> [Explore the material]:
**A)** Answer these questions using the text on the Epworth Sleepiness Scale:
(i) How many studies did the meta-analysis pool?
(ii) In pediatric narcolepsy patients of what ages has the ESS-CHAD been validated?
(iii) What score range places daytime sleepiness within the normal range?
**B)** Reproduce the passage of the text on the Epworth Sleepiness Scale that runs from "Think of the" up to and including "in different directions.".
#### Text block
How It Differs From Other Sleepiness Measures
The ESS measures your general, ongoing tendency to fall asleep across routine situations. This makes it fundamentally different from tools like the Stanford Sleepiness Scale (SSS), which captures how sleepy you feel at one specific moment. The SSS asks you to pick from seven statements describing your current alertness level, from “feeling active and vital” down to “almost in reverie, cannot stay awake.” It’s useful for tracking sleepiness as it fluctuates throughout the day, but it tells you nothing about your baseline over time.
Think of the ESS as a summary of your sleep drive over weeks, while the SSS is a single data point. Both are subjective, but they answer different questions. For screening purposes, the trait-level picture from the ESS is generally more useful because it captures a persistent pattern rather than a momentary dip in energy after lunch.
Reliability and Known Limitations
A meta-analysis pooling 63 separate studies found that the ESS has a cumulative internal consistency score (Cronbach’s alpha) of about 0.82, which falls in the “good” range for a psychological measurement tool. In practical terms, the eight questions reliably measure the same underlying trait of sleepiness rather than pulling in different directions.
That said, the scale has real limitations. It depends entirely on self-reporting, and people don’t always accurately gauge their own sleepiness. This problem is especially pronounced in older adults. One study compared older subjects’ self-reported ESS scores with ratings from close relatives who observed them daily. The subjects rated their own sleepiness significantly lower (averaging about 7) than their relatives did (averaging about 10). Despite all subjects in the study reporting daytime sleepiness complaints, only about one quarter scored in the pathological range on the ESS. So if you’re older and your score seems low despite feeling tired, the scale may be underestimating the issue.
The ESS also can’t distinguish between causes of sleepiness. A score of 14 could reflect sleep apnea, narcolepsy, chronic sleep deprivation from a demanding schedule, or medication side effects. The score tells you something is off, not what that something is.
A Version for Children and Teens
The standard ESS was designed for adults, but a modified version called the ESS-CHAD (Epworth Sleepiness Scale for Children and Adolescents) adapts the questionnaire for younger populations. It adjusts the language and situations to be more relevant to children’s daily routines. The ESS-CHAD has been validated in pediatric patients with narcolepsy aged 7 to 16, confirming that it reliably measures daytime sleepiness in this age group. Before this validation work, the tool had only been studied in children 12 and older, so its usefulness now extends to school-age children as well.
What to Do With Your Score
If you score 10 or below, your daytime sleepiness falls within the normal range. You may still benefit from better sleep habits if you’re consistently at the higher end, but the score alone doesn’t suggest a sleep disorder. If you score 11 or above, that’s a signal worth acting on. It doesn’t mean you definitely have a condition like sleep apnea, but it does mean your level of daytime sleepiness is above what’s considered healthy and is associated with reduced quality of life.
Most primary care providers and sleep specialists are familiar with the ESS and can use your score as a starting point for further evaluation. In many cases, an elevated score will lead to an overnight sleep study or other testing to identify the root cause. Treatment for the underlying condition, whether it’s a breathing issue during sleep or a neurological sleep disorder, typically brings ESS scores back toward the normal range as daytime alertness improves.
########
#### Data section
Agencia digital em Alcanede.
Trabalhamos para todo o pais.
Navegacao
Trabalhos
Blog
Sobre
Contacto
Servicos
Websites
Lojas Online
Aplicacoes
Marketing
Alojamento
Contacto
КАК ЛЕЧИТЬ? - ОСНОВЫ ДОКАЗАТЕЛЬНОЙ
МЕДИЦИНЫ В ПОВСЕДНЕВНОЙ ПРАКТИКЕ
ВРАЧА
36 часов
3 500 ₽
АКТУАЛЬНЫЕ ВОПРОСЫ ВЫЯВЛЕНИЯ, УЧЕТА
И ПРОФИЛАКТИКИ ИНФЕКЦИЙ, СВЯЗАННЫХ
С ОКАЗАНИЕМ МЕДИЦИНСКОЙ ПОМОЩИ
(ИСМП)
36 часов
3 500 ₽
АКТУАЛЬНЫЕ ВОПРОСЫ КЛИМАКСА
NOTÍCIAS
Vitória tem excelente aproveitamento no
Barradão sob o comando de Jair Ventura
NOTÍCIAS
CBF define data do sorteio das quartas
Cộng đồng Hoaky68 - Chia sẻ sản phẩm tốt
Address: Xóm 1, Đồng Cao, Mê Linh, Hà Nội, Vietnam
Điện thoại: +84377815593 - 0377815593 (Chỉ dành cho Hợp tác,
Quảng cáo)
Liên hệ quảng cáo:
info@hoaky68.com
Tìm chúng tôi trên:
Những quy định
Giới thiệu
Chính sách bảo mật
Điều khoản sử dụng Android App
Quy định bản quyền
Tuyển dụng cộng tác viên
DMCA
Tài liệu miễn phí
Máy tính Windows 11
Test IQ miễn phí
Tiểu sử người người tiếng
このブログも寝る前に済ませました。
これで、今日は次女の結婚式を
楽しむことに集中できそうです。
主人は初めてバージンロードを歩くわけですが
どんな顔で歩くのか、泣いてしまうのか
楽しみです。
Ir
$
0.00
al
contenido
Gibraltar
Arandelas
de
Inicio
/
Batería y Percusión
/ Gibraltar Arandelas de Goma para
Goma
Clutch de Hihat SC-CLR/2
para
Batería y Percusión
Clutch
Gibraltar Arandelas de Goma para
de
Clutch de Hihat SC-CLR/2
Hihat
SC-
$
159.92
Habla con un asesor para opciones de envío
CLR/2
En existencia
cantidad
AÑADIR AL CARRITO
########
> [Results in order]:
**A)**
(i) 63 studies.
(ii) Ages 7 to 16.
(iii) A score of 10 or below.

**B)**
Think of the ESS as a summary of your sleep drive over weeks, while the SSS is a single data point. Both are subjective, but they answer different questions. For screening purposes, the trait-level picture from the ESS is generally more useful because it captures a persistent pattern rather than a momentary dip in energy after lunch.
Reliability and Known Limitations
A meta-analysis pooling 63 separate studies found that the ESS has a cumulative internal consistency score (Cronbach’s alpha) of about 0.82, which falls in the “good” range for a psychological measurement tool. In practical terms, the eight questions reliably measure the same underlying trait of sleepiness rather than pulling in different directions.